»»

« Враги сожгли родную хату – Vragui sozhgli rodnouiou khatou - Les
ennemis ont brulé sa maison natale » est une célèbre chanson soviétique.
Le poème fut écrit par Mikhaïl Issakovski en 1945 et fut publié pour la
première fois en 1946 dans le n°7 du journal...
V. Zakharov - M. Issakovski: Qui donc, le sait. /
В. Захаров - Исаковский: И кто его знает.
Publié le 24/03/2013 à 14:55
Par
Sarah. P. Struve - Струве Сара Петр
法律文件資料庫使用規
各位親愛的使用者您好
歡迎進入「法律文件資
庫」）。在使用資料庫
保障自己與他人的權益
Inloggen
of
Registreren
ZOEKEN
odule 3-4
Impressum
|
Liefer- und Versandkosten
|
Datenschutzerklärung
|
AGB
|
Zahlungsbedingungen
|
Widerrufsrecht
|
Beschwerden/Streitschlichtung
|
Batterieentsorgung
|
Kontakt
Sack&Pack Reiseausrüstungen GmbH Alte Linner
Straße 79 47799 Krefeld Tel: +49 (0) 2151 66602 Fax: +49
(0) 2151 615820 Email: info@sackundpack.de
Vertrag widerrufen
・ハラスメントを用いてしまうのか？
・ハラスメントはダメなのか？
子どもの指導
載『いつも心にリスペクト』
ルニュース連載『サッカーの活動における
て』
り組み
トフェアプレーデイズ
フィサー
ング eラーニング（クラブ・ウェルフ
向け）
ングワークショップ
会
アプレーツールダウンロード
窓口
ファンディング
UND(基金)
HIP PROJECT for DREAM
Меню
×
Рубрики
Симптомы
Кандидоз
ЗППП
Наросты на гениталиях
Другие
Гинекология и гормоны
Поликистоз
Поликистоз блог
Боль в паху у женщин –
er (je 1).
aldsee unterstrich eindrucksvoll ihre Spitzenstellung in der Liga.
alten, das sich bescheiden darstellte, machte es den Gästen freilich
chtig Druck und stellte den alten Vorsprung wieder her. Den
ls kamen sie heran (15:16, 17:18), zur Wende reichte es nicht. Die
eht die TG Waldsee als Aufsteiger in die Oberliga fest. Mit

««
»»

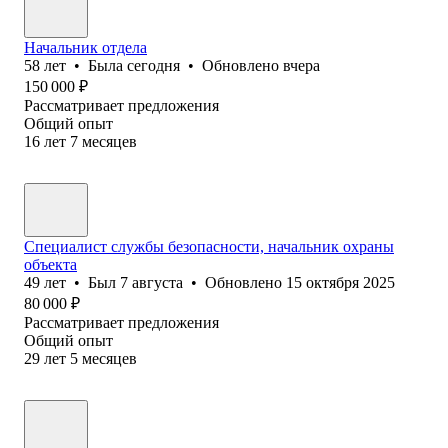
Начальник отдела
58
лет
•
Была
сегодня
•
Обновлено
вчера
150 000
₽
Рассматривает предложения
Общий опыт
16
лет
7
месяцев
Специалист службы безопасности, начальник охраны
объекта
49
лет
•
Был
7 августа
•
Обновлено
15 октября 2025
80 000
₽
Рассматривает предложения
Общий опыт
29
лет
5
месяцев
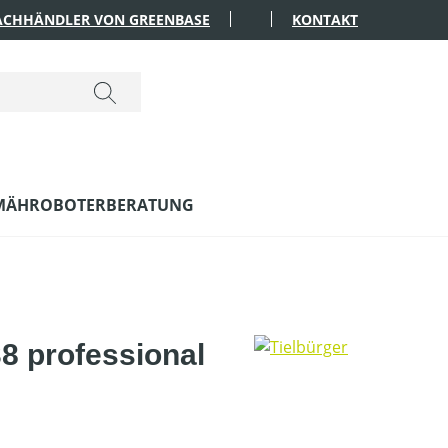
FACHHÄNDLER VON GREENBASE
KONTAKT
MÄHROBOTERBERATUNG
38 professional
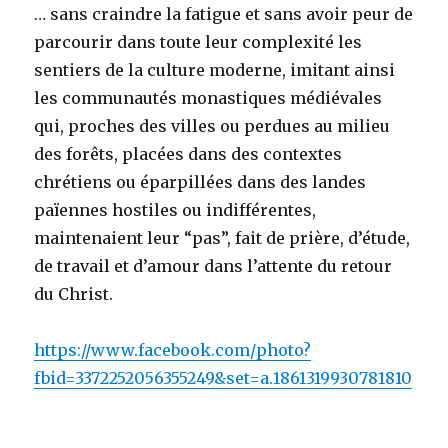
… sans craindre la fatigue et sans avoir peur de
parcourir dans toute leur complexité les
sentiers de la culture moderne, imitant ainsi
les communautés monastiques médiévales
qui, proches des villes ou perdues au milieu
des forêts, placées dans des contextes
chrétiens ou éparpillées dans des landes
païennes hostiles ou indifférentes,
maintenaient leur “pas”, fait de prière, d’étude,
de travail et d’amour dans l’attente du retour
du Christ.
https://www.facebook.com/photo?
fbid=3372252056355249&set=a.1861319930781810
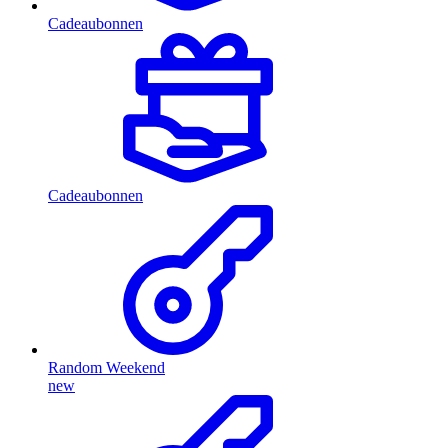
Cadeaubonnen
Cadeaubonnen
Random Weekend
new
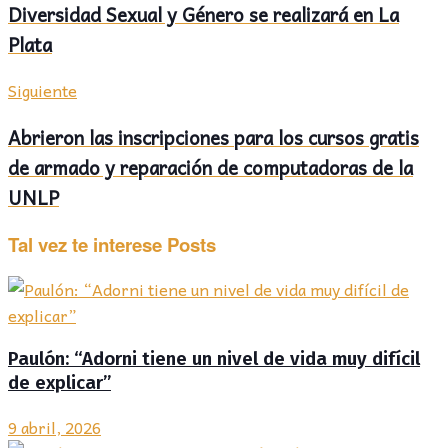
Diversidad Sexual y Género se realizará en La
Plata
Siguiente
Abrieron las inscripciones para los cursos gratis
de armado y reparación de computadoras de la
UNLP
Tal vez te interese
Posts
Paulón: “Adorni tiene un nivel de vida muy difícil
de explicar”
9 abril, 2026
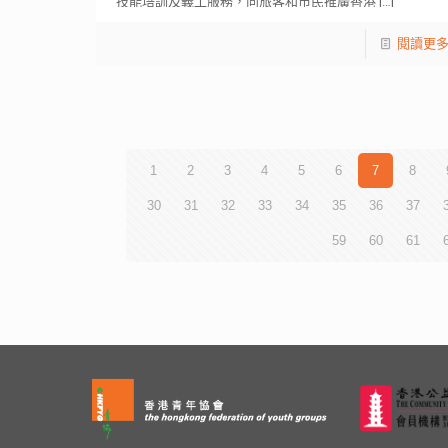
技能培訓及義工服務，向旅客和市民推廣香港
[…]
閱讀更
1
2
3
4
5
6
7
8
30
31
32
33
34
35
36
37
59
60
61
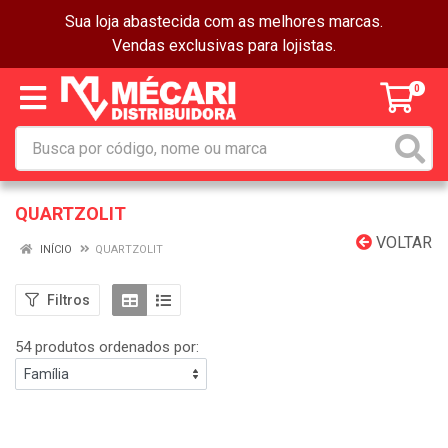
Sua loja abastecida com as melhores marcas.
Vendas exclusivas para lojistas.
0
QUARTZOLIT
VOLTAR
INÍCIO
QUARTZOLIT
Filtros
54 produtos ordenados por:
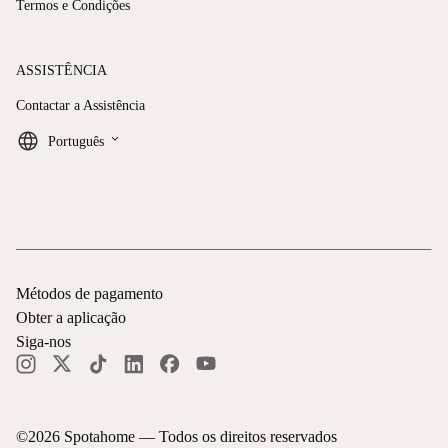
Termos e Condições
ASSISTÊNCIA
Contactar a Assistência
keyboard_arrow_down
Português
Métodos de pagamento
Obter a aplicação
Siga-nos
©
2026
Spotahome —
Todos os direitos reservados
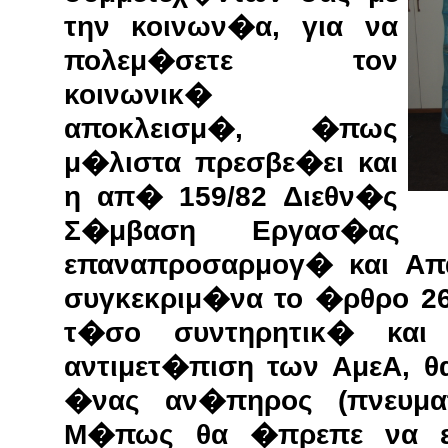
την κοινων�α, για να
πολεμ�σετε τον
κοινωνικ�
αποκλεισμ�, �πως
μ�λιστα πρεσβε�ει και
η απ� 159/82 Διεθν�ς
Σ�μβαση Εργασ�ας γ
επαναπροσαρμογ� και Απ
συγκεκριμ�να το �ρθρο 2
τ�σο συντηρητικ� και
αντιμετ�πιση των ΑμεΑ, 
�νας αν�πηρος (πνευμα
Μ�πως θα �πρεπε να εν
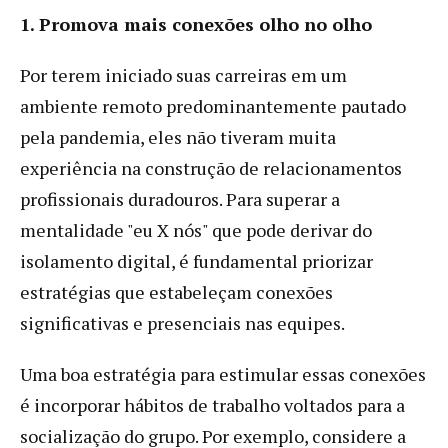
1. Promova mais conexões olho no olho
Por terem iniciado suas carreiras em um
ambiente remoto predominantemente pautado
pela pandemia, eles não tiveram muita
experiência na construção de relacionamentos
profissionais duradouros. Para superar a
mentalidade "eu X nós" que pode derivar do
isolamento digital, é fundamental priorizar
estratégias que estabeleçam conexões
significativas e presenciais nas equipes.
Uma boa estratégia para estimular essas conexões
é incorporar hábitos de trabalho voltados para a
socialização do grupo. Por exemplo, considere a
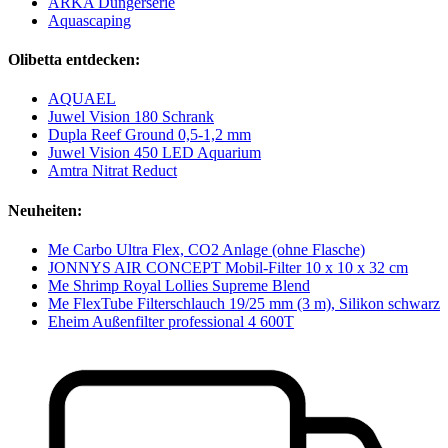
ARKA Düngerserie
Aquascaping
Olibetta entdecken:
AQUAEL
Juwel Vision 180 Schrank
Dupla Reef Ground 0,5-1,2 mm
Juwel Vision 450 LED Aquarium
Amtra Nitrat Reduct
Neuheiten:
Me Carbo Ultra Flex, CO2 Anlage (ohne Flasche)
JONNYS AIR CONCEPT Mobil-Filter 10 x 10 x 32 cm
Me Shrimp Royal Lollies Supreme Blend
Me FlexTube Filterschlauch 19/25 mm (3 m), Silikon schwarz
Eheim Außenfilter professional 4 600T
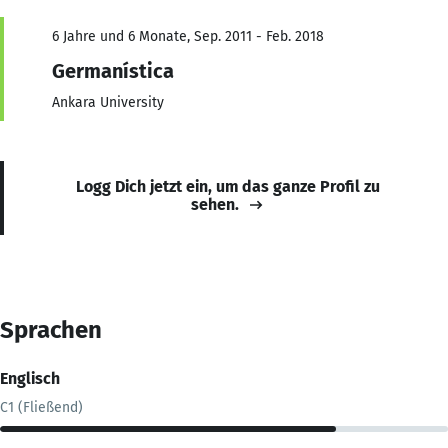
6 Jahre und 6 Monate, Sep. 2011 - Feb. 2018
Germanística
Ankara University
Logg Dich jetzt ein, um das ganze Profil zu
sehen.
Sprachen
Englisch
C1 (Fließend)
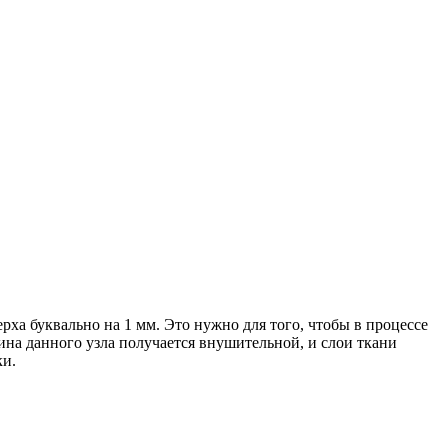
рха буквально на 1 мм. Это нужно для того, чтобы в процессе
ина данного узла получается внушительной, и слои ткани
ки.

««
»»

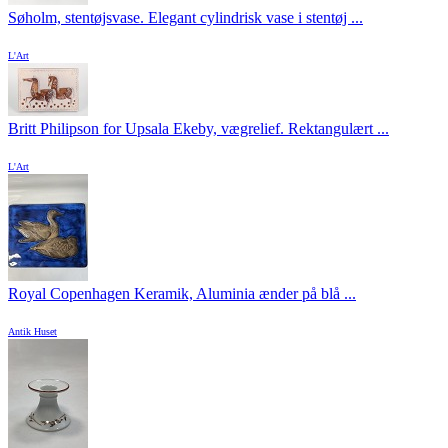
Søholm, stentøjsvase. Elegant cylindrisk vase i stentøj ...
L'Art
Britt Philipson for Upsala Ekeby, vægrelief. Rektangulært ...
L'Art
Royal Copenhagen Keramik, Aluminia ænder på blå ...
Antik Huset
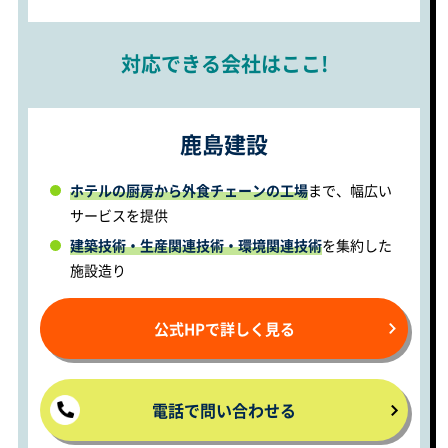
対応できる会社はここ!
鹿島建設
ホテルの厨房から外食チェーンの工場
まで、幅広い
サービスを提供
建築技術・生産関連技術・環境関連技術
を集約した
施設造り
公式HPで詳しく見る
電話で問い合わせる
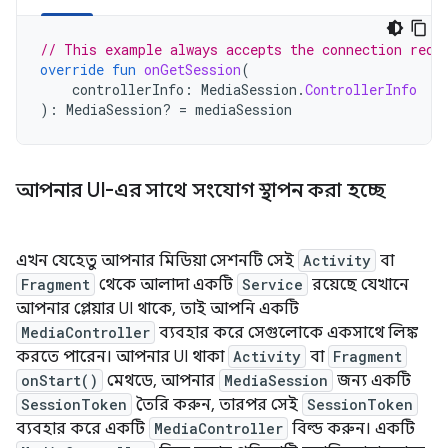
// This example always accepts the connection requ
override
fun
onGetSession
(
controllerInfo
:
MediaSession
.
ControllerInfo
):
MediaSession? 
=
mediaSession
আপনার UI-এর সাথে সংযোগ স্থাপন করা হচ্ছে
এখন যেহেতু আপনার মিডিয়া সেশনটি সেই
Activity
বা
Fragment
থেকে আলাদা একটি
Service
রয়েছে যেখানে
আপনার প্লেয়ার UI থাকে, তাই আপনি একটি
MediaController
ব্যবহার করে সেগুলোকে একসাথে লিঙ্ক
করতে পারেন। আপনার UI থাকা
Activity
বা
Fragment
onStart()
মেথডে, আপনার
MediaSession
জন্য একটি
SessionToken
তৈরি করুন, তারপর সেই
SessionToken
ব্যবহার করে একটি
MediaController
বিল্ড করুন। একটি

««

> Exercise: Write out exactly the lines above between the line with "Sarah. P. Struve - Струве Сара Петр" and the line with "Straße 79 47799", inclusive, and nothing beyond them.

> Completed task:
Sarah. P. Struve - Струве Сара Петр
法律文件資料庫使用規
各位親愛的使用者您好
歡迎進入「法律文件資
庫」）。在使用資料庫
保障自己與他人的權益
Inloggen
of
Registreren
ZOEKEN
odule 3-4
Impressum
|
Liefer- und Versandkosten
|
Datenschutzerklärung
|
AGB
|
Zahlungsbedingungen
|
Widerrufsrecht
|
Beschwerden/Streitschlichtung
|
Batterieentsorgung
|
Kontakt
Sack&Pack Reiseausrüstungen GmbH Alte Linner
Straße 79 47799 Krefeld Tel: +49 (0) 2151 66602 Fax: +49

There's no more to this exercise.